WORK TO COMPLETE –
Pull every line holding the string "size" from the records below.

INFORMATION SUPPLIED –
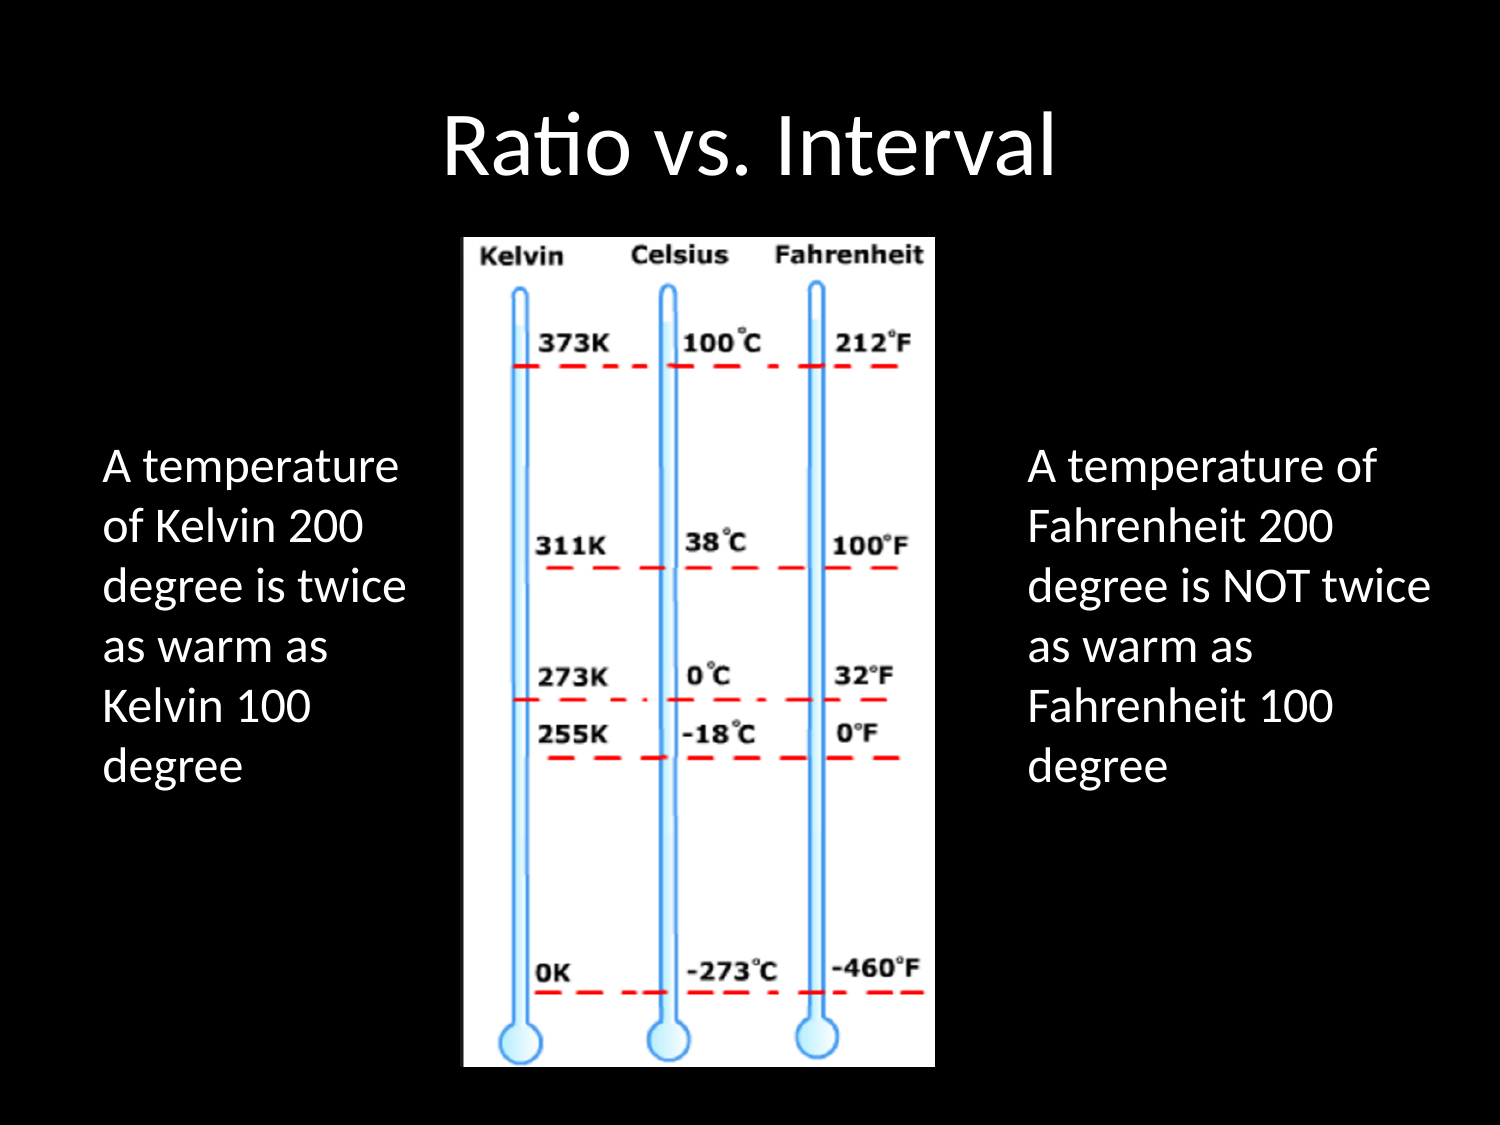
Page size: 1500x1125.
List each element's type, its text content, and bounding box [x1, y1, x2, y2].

title Ratio vs. Interval [75, 45, 1425, 233]
picture [460, 237, 936, 1067]
text_box A temperature of Fahrenheit 200 degree is NOT twice as warm as Fahrenheit 100 degree [1012, 424, 1475, 800]
text_box A temperature of Kelvin 200 degree is twice as warm as Kelvin 100 degree [87, 424, 455, 800]
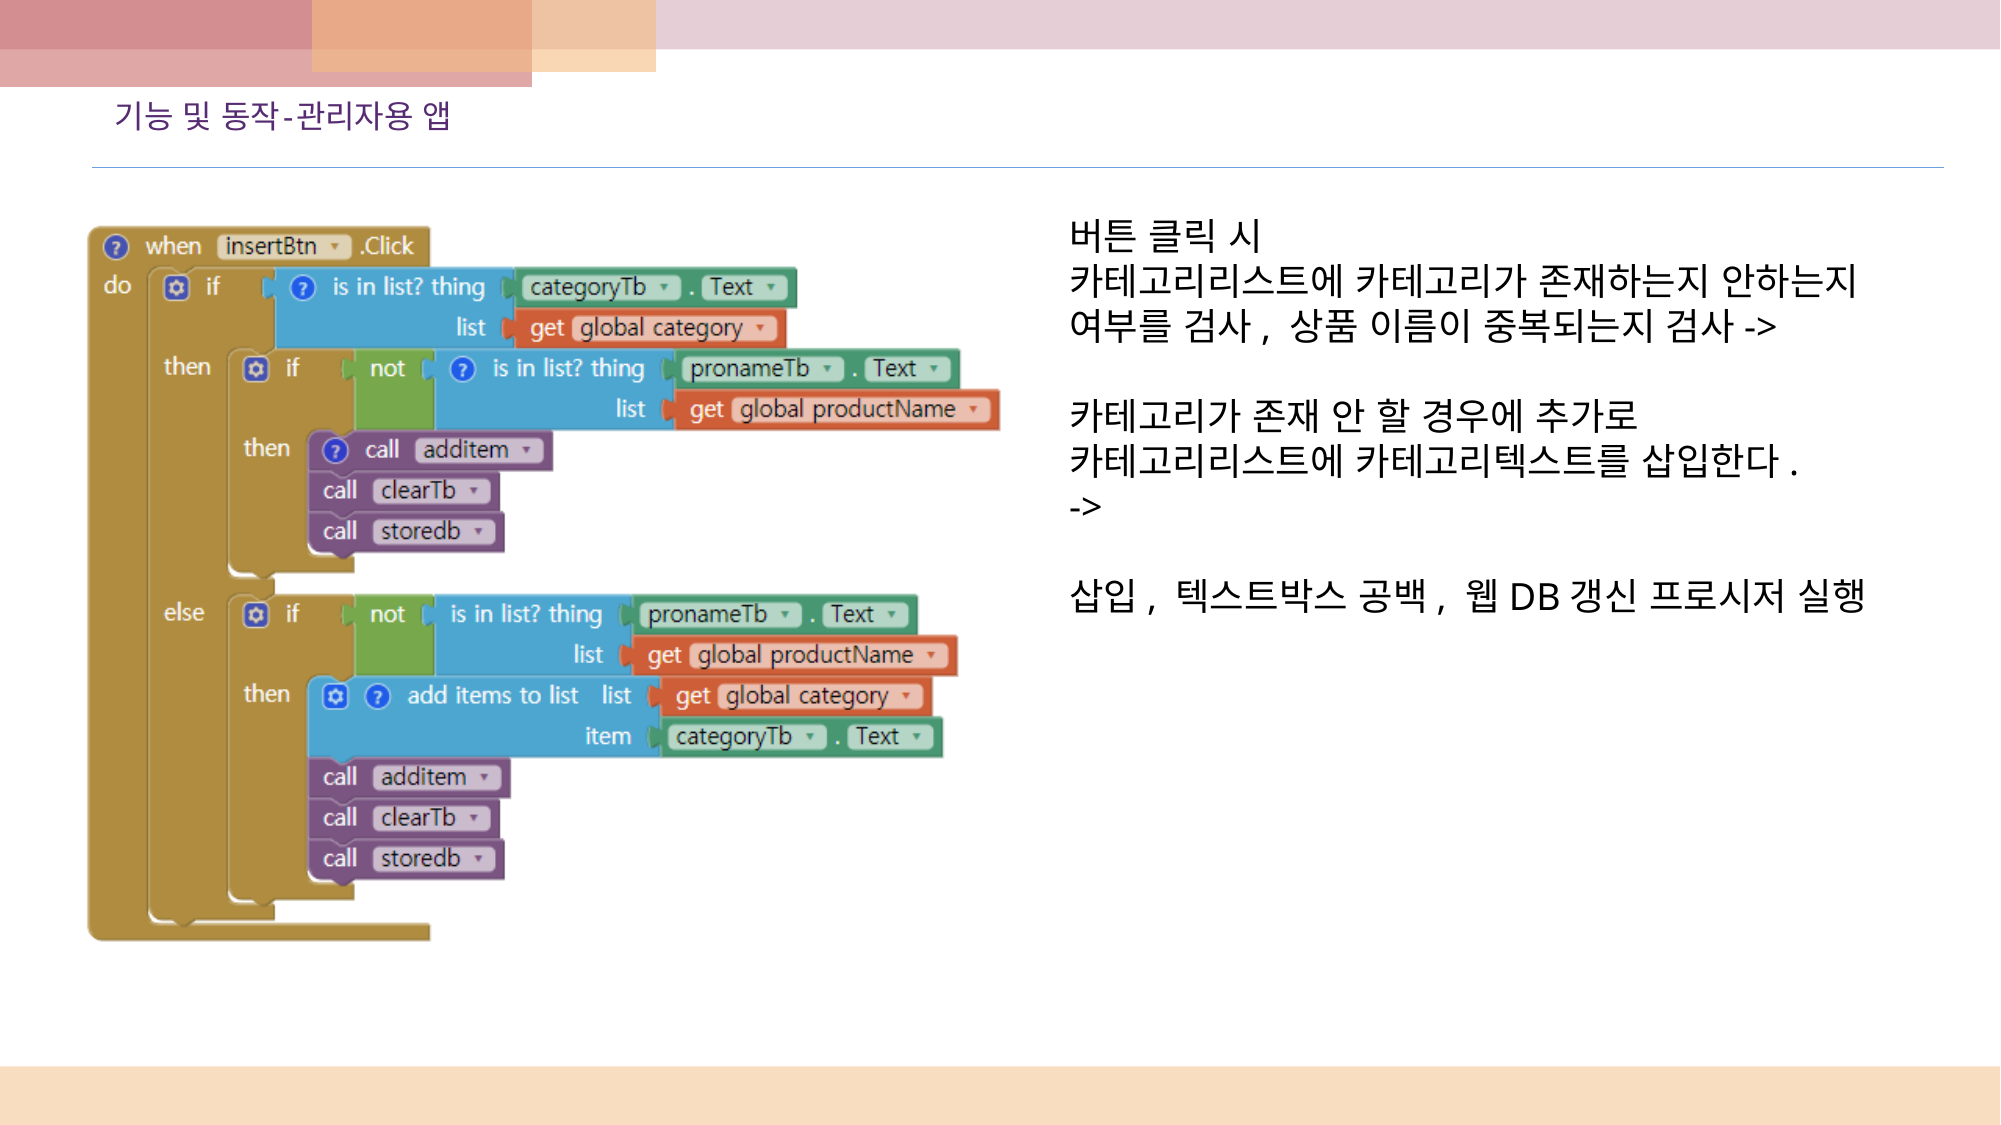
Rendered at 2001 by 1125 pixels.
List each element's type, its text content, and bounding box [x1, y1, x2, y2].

title 기능 및 동작-관리자용 앱 [99, 88, 1544, 143]
text_box 버튼 클릭 시 카테고리리스트에 카테고리가 존재하는지 안하는지 여부를 검사, 상품 이름이 중복되는지 검사-> 카테고리가 존재 안 할 경우에 추가로 카테고리리스트에 카테고리텍스트를 삽입한다. -> 삽입, 텍스트박스 공백, 웹DB갱신 프로시저 실행 [1054, 205, 1902, 625]
picture [75, 209, 1019, 948]
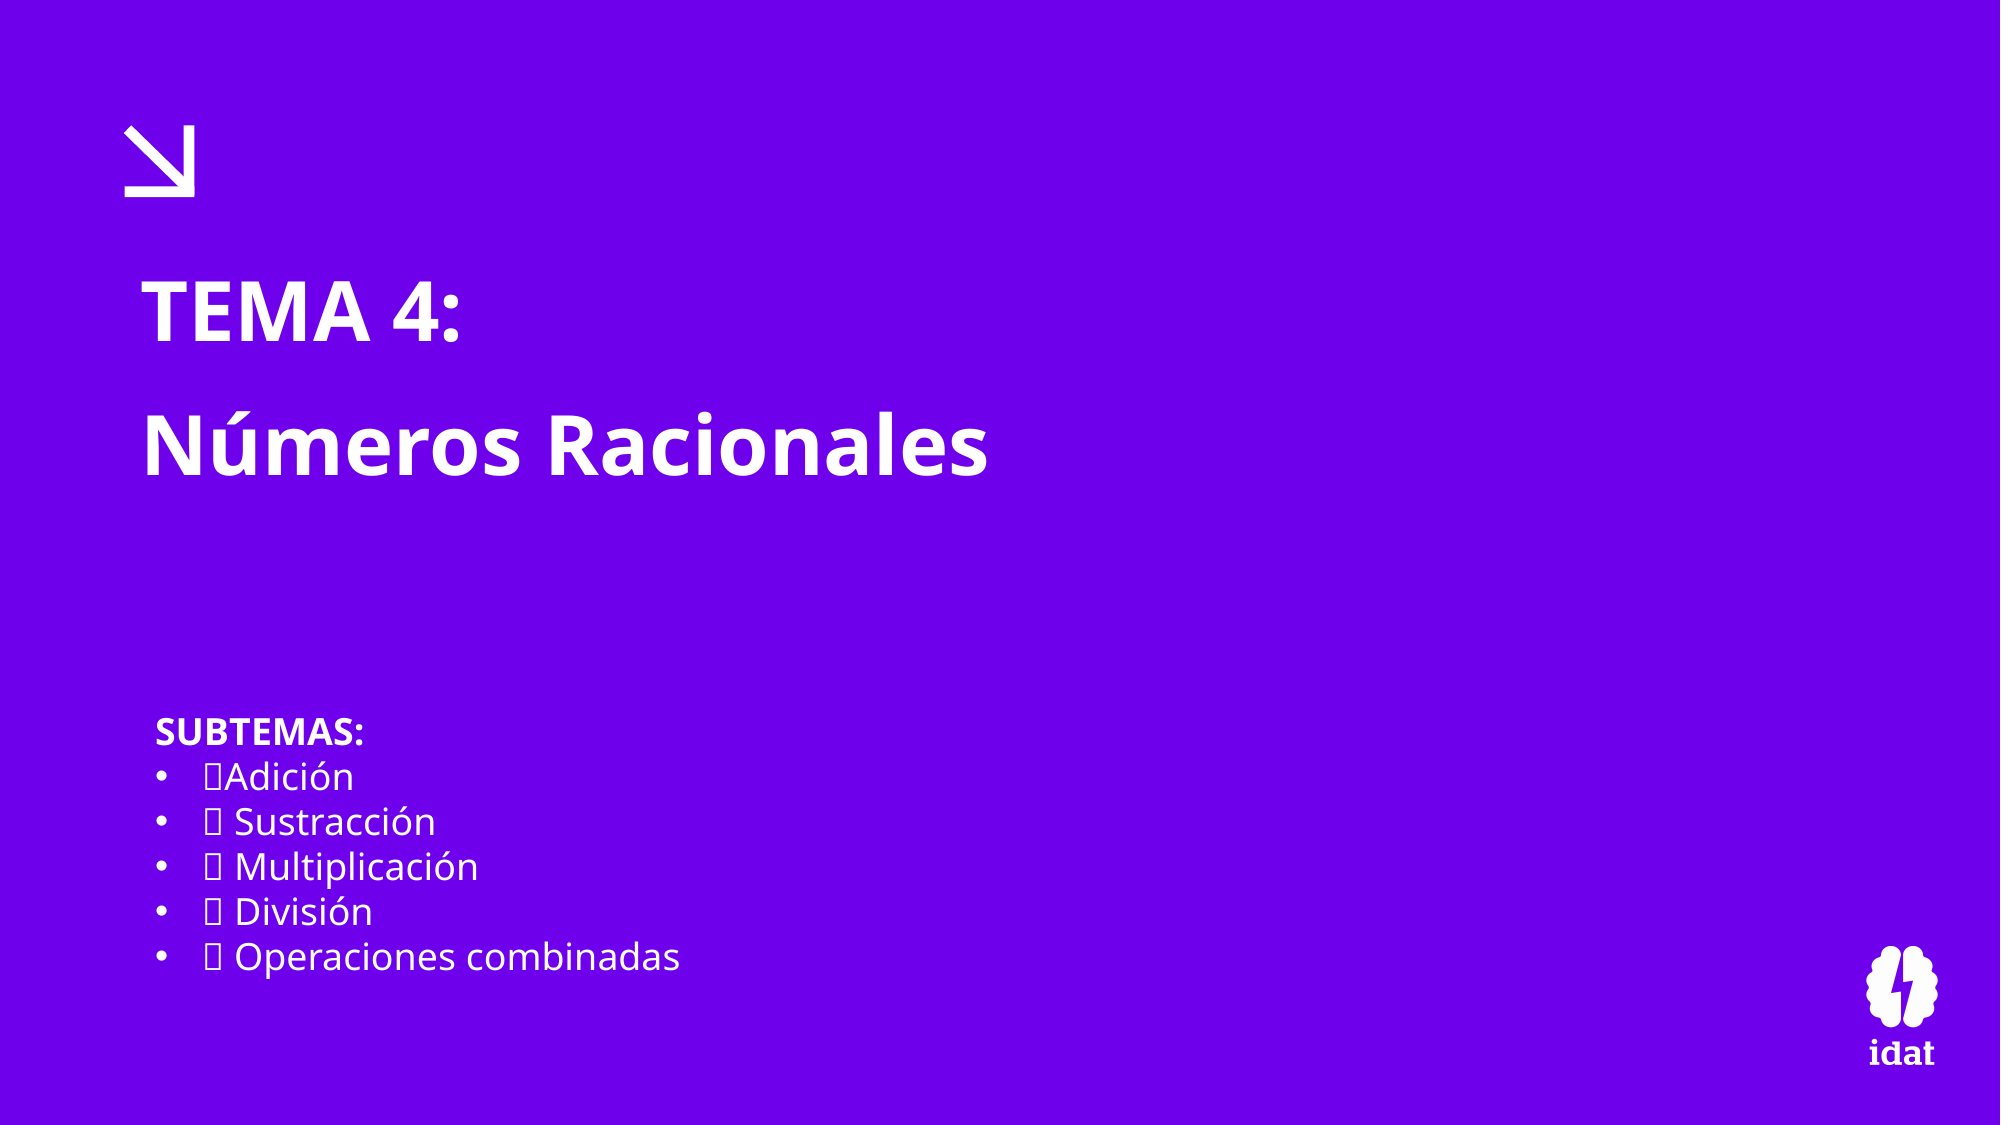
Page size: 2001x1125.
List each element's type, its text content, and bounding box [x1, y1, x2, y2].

list TEMA 4: Números Racionales [140, 252, 1305, 563]
text_box SUBTEMAS: Adición  Sustracción  Multiplicación  División  Operaciones combinadas [140, 610, 1545, 986]
picture [1866, 946, 1938, 1065]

EXERCISE RESULT –
Page size: 1500x1125.
Page size: 2001x1125.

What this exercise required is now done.